RARE photographs revealing the extraordinary efforts of a handful of ordinary people drawn from across Ireland to save one of the most iconic sites associated with the Easter Rising can be seen for the first time.

Unearthed in the family trove of a Belfast MLA, they detail the mammoth task of restoring the derelict Kilmainham Gaol in Dublin and capture the visit in support by the victorious Down GAA team after the1961 All-Ireland football final.

SDLP representative Claire Hanna said her uncle, Dr Breandán Ó hAnnaidh, had taken the photographs during the late summer of 1961 when he and her late uncle and godfather Ciarán Ó Catháin, then students at Queen's, answered the call to volunteer.

They and three friends were among the few people from the north to answer a call from the Kilmainham Gaol Restoration Society to spend the summer working on clearing the rubble and undergrowth from the ruined prison.

Now one of Dublin's most popular tourist attractions, particularly known as the site of execution of the leaders of the 1916 Rising, it was first opened in the turbulent years just before the 1798 rebellion.

It housed a roll-call of prisoners from the rebellions of 1798, 1803, 1848, 1867 and 1916, including Henry Joy McCracken, Robert Emmet, Anne Devlin, William Smith Ó Brien, Jeremiah Ó Donovan Rossa, Charles Stewart Parnell, Michael Davitt, Eamon De Valera and Peadar Ó Donnell.

However, the gaol had fallen into a state of bad disrepair after being decommissioned as a prison by the Irish Free State government in 1924.

In the years following independence there was little appetite for its restoration as it was associated with oppression and suffering, its links to the fight for independence not recognised by the hierarchy - especially given that the first four republican prisoners executed by the Free State government during the Irish Civil War were shot in the prison yard.

An attempt to demolish the site had only been shelved because it would have cost too much.

However, by the late 1950s a grassroots movement for the preservation of Kilmainham Gaol began to grow, amid fresh reports that the Office of Public Works was accepting tenders for the demolition of the building.

Lorcan Leonard, a young engineer from the north side of Dublin, gathered a small number of like-minded nationalists, to form the Kilmainham Gaol Restoration Society in 1958.

In 1960 the group produced a detailed plan for restoration, including developing the site as a tourist attraction, receiving approval from the Department of Finance, which allowed the prison keys to be handed over to a board of trustees, made up of five members nominated by the society and two by the government.

Work began with a team of 60 volunteers that May.

These photographs were taken the following year when the back-breaking work of clearing overgrown vegetation, trees, fallen masonry and bird droppings was still under way.

Ms Hanna said: "They were taken by my uncle, Dr Breandán Ó hAnnaidh, who has catalogued thousands of photograph he took over the decades.

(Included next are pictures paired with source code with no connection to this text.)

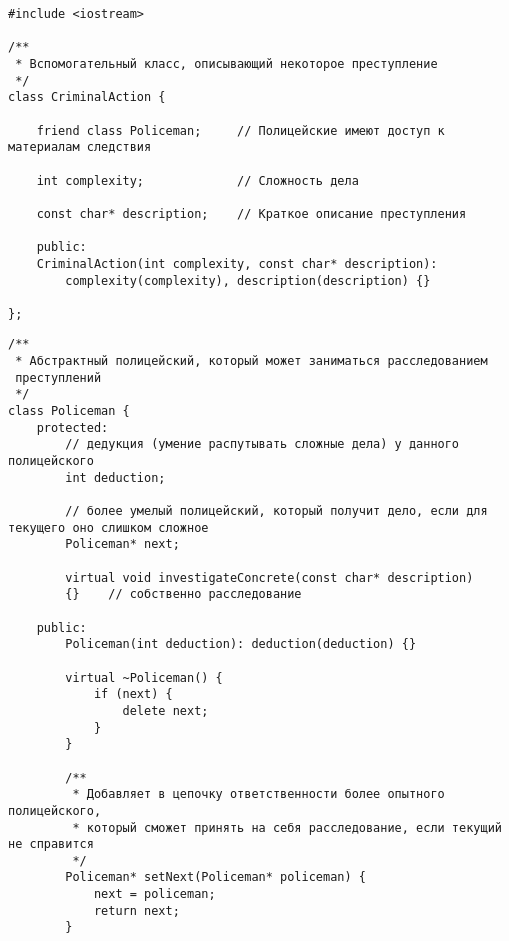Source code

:\documentclass{beamer}
\begin{document}
\begin{frame}[fragile]
\begin{verbatim}
#include <iostream>

/**
 * Вспомогательный класс, описывающий некоторое преступление
 */
class CriminalAction {

	friend class Policeman;     // Полицейские имеют доступ к материалам следствия

	int complexity;             // Сложность дела

	const char* description;    // Краткое описание преступления

	public:
	CriminalAction(int complexity, const char* description):
		complexity(complexity), description(description) {}

};
\end{verbatim}
\end{frame}

\begin{frame}[fragile]
\begin{verbatim}
/**
 * Абстрактный полицейский, который может заниматься расследованием
 преступлений
 */
class Policeman {
	protected:
		// дедукция (умение распутывать сложные дела) у данного полицейского
		int deduction;      

		// более умелый полицейский, который получит дело, если для текущего оно слишком сложное
		Policeman* next;    

		virtual void investigateConcrete(const char* description)
		{}    // собственно расследование

	public:
		Policeman(int deduction): deduction(deduction) {}

		virtual ~Policeman() {
			if (next) {
				delete next;
			}
		}

		/**
		 * Добавляет в цепочку ответственности более опытного полицейского,
		 * который сможет принять на себя расследование, если текущий не справится
		 */
		Policeman* setNext(Policeman* policeman) {
			next = policeman;
			return next;
		}
\end{verbatim}
\end{frame}
\end{document}
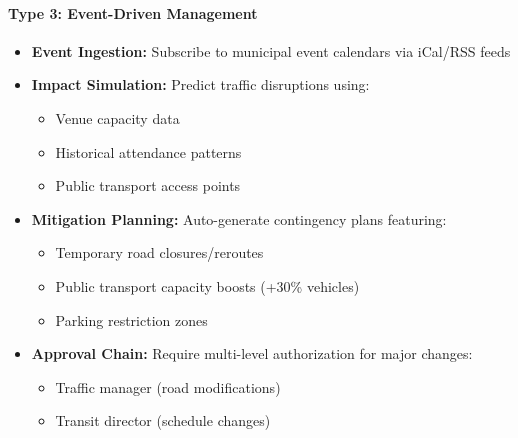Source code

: \documentclass[11.5pt]{article}
\begin{document}
    \paragraph{Type 3: Event-Driven Management}
    \begin{itemize}
        \item \textbf{Event Ingestion:} Subscribe to municipal event calendars via iCal/RSS feeds
        \item \textbf{Impact Simulation:} Predict traffic disruptions using:
        \begin{itemize}
            \item Venue capacity data
            \item Historical attendance patterns
            \item Public transport access points
        \end{itemize}
        \item \textbf{Mitigation Planning:} Auto-generate contingency plans featuring:
        \begin{itemize}
            \item Temporary road closures/reroutes
            \item Public transport capacity boosts (+30\% vehicles)
            \item Parking restriction zones
        \end{itemize}
        \item \textbf{Approval Chain:} Require multi-level authorization for major changes:
        \begin{itemize}
            \item Traffic manager (road modifications)
            \item Transit director (schedule changes)
        \end{itemize}
    \end{itemize}
    
\end{document}
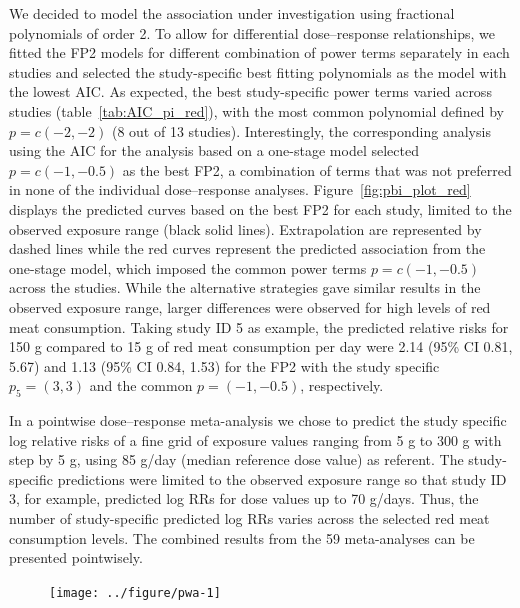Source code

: \documentclass[11pt,a4paper,twoside,openany]{book}\usepackage{knitr}
\begin{document}
{\noindent We decided to model the association under investigation using fractional polynomials of order 2. To allow for differential dose--response relationships, we fitted the FP2 models for different combination of power terms separately in each studies and selected the study-specific best fitting polynomials as the model with the lowest AIC. As expected, the best study-specific power terms varied across studies (table~\ref{tab:AIC_pi_red}), with the most common polynomial defined by $p = c(-2, -2)$ (8 out of 13 studies). Interestingly, the corresponding analysis using the AIC for the analysis based on a one-stage model selected $p = c(-1, -0.5)$ as the best FP2, a combination of terms that was not preferred in none of the individual dose--response analyses. Figure~\ref{fig:pbi_plot_red} displays the predicted curves based on the best FP2 for each study, limited to the observed exposure range (black solid lines). Extrapolation are represented by dashed lines while the red curves represent the predicted association from the one-stage model, which imposed the common power terms $p = c(-1, -0.5)$ across the studies. While the alternative strategies gave similar results in the observed exposure range, larger differences were observed for high levels of red meat consumption. Taking study ID 5 as example, the predicted relative risks for 150 g compared to 15 g of red meat consumption per day were 2.14 (95\% CI 0.81, 5.67) and 1.13 (95\% CI 0.84, 1.53) for the FP2 with the study specific $p_5 = (3, 3)$ and the common $p = (-1, -0.5)$, respectively. 

\noindent In a pointwise dose--response meta-analysis we chose to predict the study specific log relative risks of a fine grid of exposure values ranging from 5 g to 300 g with step by 5 g, using 85 g/day (median reference dose value) as referent. The study-specific predictions were limited to the observed exposure range so that study ID 3, for example, predicted log RRs for dose values up to 70 g/days. Thus, the number of study-specific predicted log RRs varies across the selected red meat consumption levels. 
The combined results from the 59 meta-analyses can be presented pointwisely. 

\begin{knitrout}\footnotesize
{}\color{fgcolor}\begin{figure}[h]

{\centering \texttt{[image: ../figure/pwa-1]} 

}


\end{figure}
\end{knitrout}}
\end{document}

There are 33 photographs from Kilmainham."

The work included clearing the Stonebreakers' yard, where the 1916 leaders were shot.

"I consider these photographs to be historic and a tribute to young men who spent the summer of 1961 working in Kilmainham jail, some of who are still living, and to the memory of my uncle Ciarán," she said.

"This centenary year will see much discussion of the ideals of 1916 and the lessons of history for those of us alive now. I know my own imagination has been fired by my family's practical, thoughtful work to ensure that Kilmainham Gaol, a vital part of Ireland's history, was preserved."

The photographs also show the victorious Down GAA football team visiting the jail on 25 September, 1961, the day after they defeated Offaly by a point in the All-Ireland Senior Football final before an all-time record crowd for Croke Park of 90,556.

The final restoration of the site was completed in 1971 when Kilmainham Gaol chapel was reopened to the public.